The frequent barrier to implementation is the idea of ‘community values’, often a vocal minority of parents or community leaders who give voice to the idea that “the community doesn’t want adolescents to have access to birth control in schools.” Honestly, this is an issue that was more of a problem 15-20 years ago than it is today. The last census we have from 2010 found that more than 50% of SBHCs reported that they were unable to provide contraception on-site, which is a significant change from 10-15 years ago when approximately 75% of SBHCs reported that they were prohibited from dispensing contraceptives. So, the trend is moving in the right direction.

I would not advocate for a legislative mandate to implement contraceptive services because then we may be ‘throwing the baby out with the bath water’. Communities may choose not to provide this model in their schools if they felt contraceptive services were mandatory; in some instances, these are school policies, so we may have to go school district by school district to take this on.

John Schlitt is the president of the School-Based Health Alliance in Washington DC. He can be reached at 1010 Vermont Ave NW, Suite 600, Washington, DC 20005. Disclosure: Schlitt reports no relevant financial disclosures.

COUNTER

Contraceptive services can be gradually implemented into SBHCs through community engagement.

The offering of reproductive health services in SBHCs has certainly been an area of controversy, in particular the provision of contraceptive services on-site. I believe this stems largely from a certain discomfort among many parents in America about the idea that adolescents could be sexually active and may actually need that protection.

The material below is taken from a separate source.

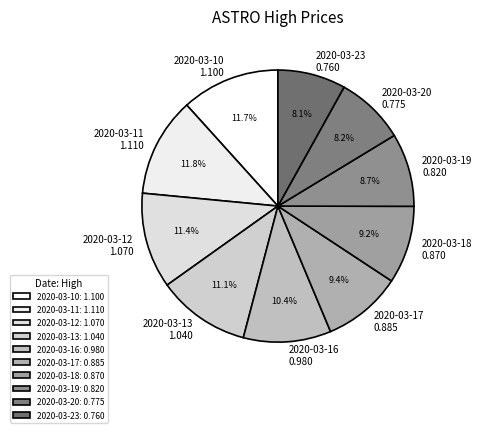

The 2020-03-10 slice represents 1% of the pie. True or false?

False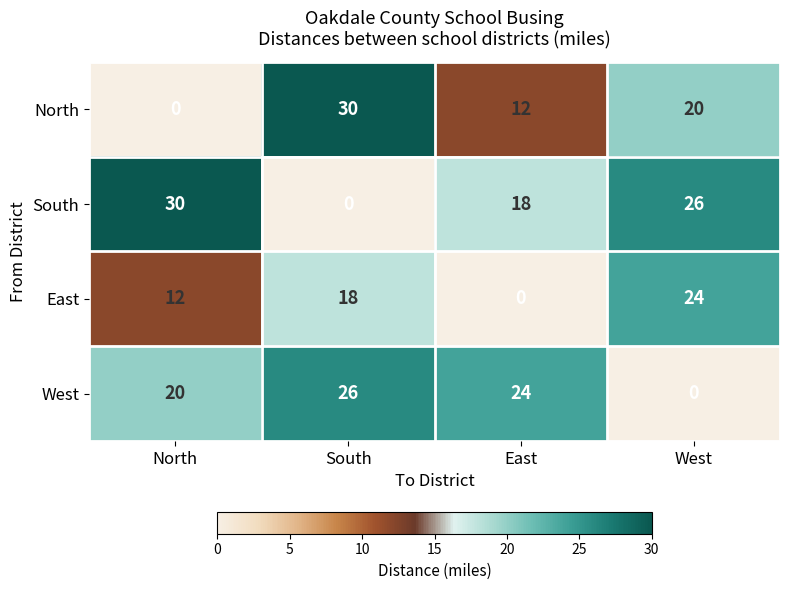

Is it true that West equals -11 at West?

False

SBHCs quite often have to face this debate and, in doing so, have to address teen sexuality and work within their communities to educate parents and ensure that they are comfortable with the provision of these services. Furthermore, this controversy can even have a ‘ripple effect’ on whether these clinics exist, and I think SBHCs are quite sensitive to the fact that offering sexual and reproductive health services across the board can be controversial.

Heather Boonstra

Unfortunately, a majority of SBHCs do not offer contraceptive services on-site, largely due to the fact that they are prohibited from doing so by either state or local school district laws or policies; it is only in very few cases that schools have adopted their own policy voluntarily prohibiting contraceptive services.

To counter this, many of the SBHCs I have reviewed have had to start off by offering general health services, and gradually begin to offer family planning services, allowing the community to become accustomed to the clinic and the important role that it plays. What we have found is that older clinics are more likely to offer contraceptive services rather than newer clinics, after they have become more established and better able to advocate for these services.

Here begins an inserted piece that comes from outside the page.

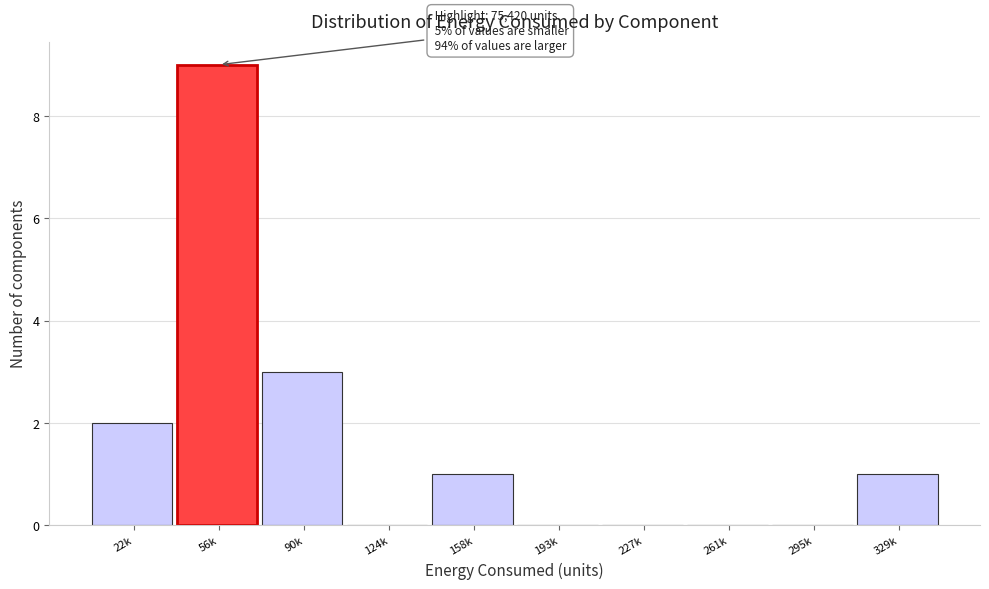

Reading left to right, list all the values displayed in this chart.

22k=2	56k=9	90k=3	124k=0	158k=1	193k=0	227k=0	261k=0	295k=0	329k=1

SBHCs serve as a vital source in order to ensure that adolescents have the knowledge they need to wait and delay sex, but also be prepared when they do become sexually active. When young people are surveyed about where they want to receive information regarding sex and prevention from, health care providers are right up there at the top. Adolescents want to hear from doctors and health professionals, and what better place than on school grounds, where access is easy for them and it is easier for providers to link them to the health care they need.

Heather Boonstra, MA, is the director of Public Policy in the Guttmacher Institute in Washington DC. She can be reached at 1301 Connecticut Ave. NW, Ste. 700, Washington DC 20036. Disclosure: Boonstra reports no relevant financial disclosures.